Metropolitan statistical area

The Victoria Metropolitan Statistical Area, as defined by the United States Census Bureau, is an area consisting of three counties in the Coastal Bend region of Texas, anchored by the city of Victoria. The area is sometimes referred to as the Golden Crescent Region, though this term is sometimes used to refer to a larger area than just these 3 counties. As of the 2000 census, the MSA had a population of 111,663 (though a July 1, 2009 estimate placed the population at 115,396).

==Counties==
- Calhoun
- Goliad
- Victoria

==Communities==
- Incorporated places
  - Goliad
  - Point Comfort
  - Port Lavaca
  - Seadrift
  - Victoria (Principal City)
- Census-designated places
  - Bloomington
  - Inez
- Unincorporated places
  - Alamo Beach
  - Berclair
  - Dacosta
  - Fannin
  - Guadalupe
  - Indianola
  - Kamey
  - Long Mott
  - Magnolia Beach
  - McFaddin
  - Nursery
  - Placedo
  - Port O'Connor
  - Raisin
  - Telferner
  - Weesatche

==Demographics==
As of the census of 2000, there were 111,163 people, 40,157 households, and 29,741 families residing within the MSA. The racial makeup of the MSA was 75.44% White, 5.53% African American, 0.52% Native American, 1.20% Asian, 0.04% Pacific Islander, 15.05% from other races, and 2.21% from two or more races. Hispanic or Latino of any race were 39.27% of the population.

The median income for a household in the MSA was $36,261, and the median income for a family was $41,596. Males had a median income of $34,132 versus $20,344 for females. The per capita income for the MSA was $17,543.

Aim of the task => In the text on the Victoria metropolitan area, what was the median income for a household in the MSA? Nothing in the records is needed here.

Records provided =>
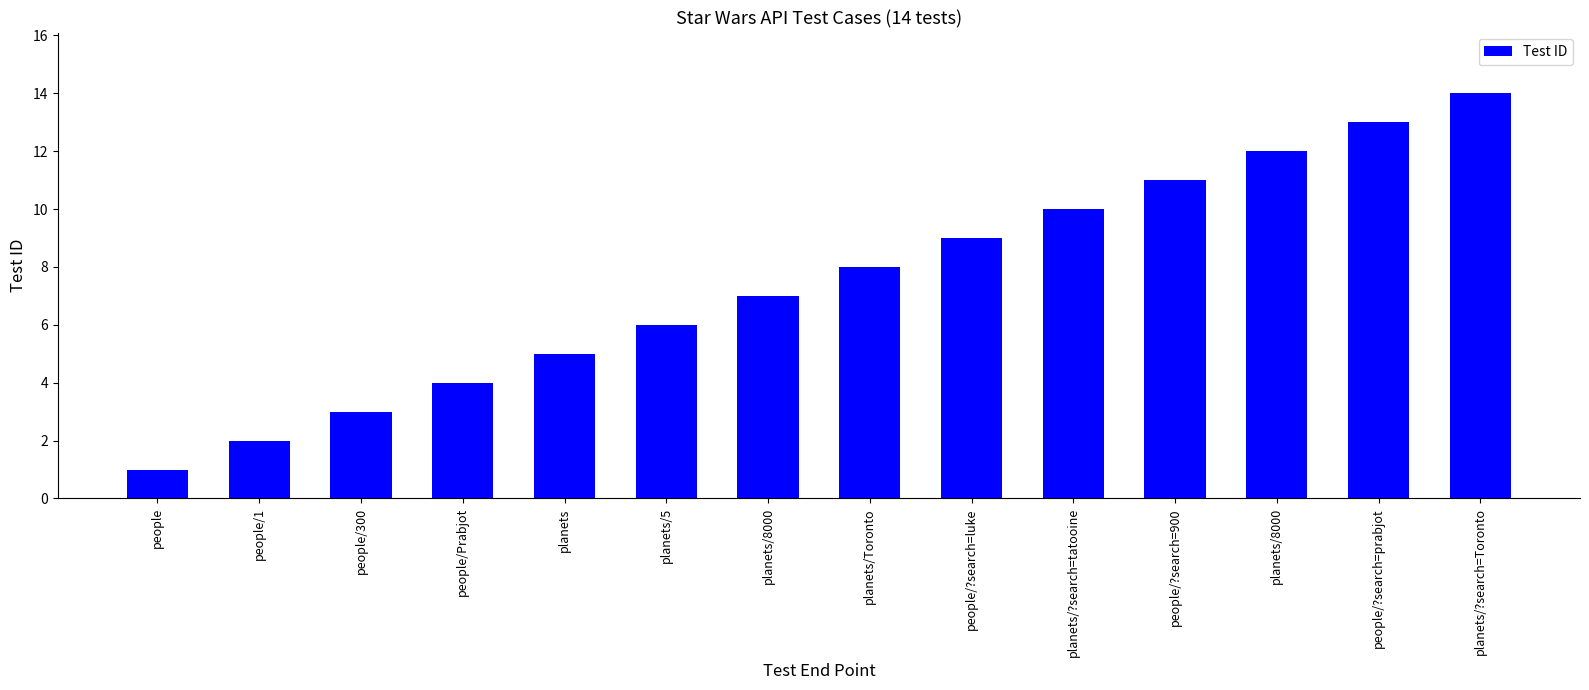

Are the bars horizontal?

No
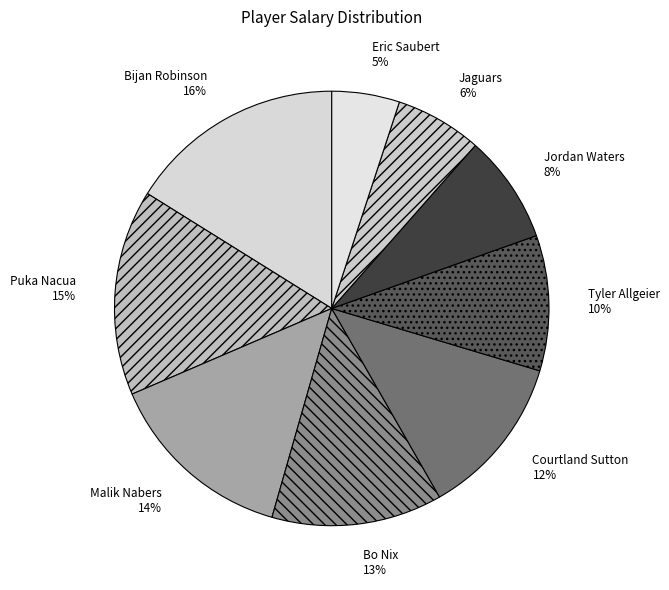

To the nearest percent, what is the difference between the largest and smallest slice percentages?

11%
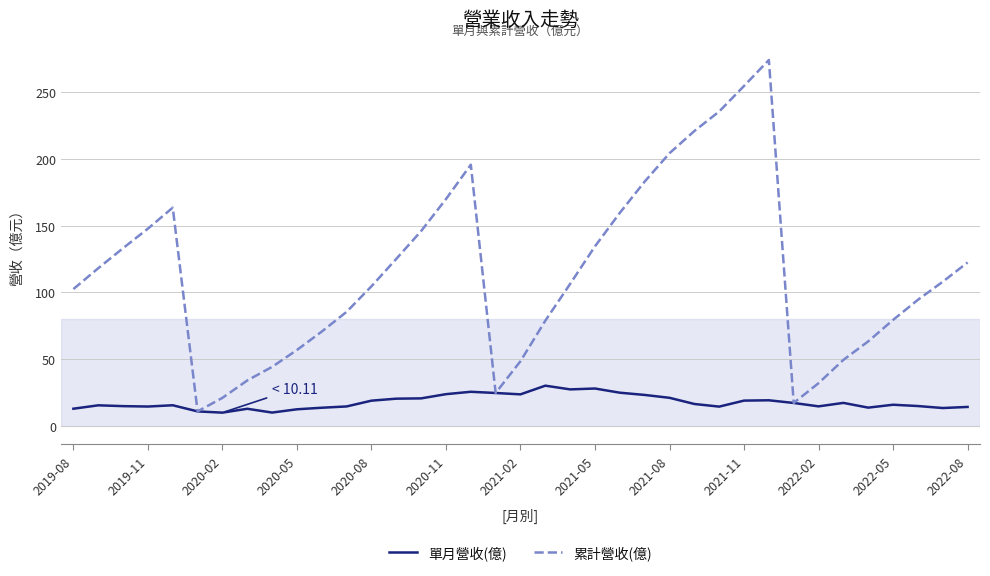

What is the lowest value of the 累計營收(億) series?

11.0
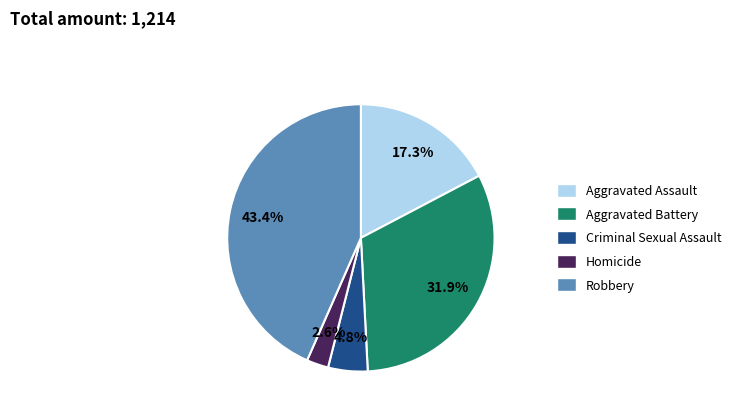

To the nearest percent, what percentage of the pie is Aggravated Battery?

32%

Output for this task => $36,261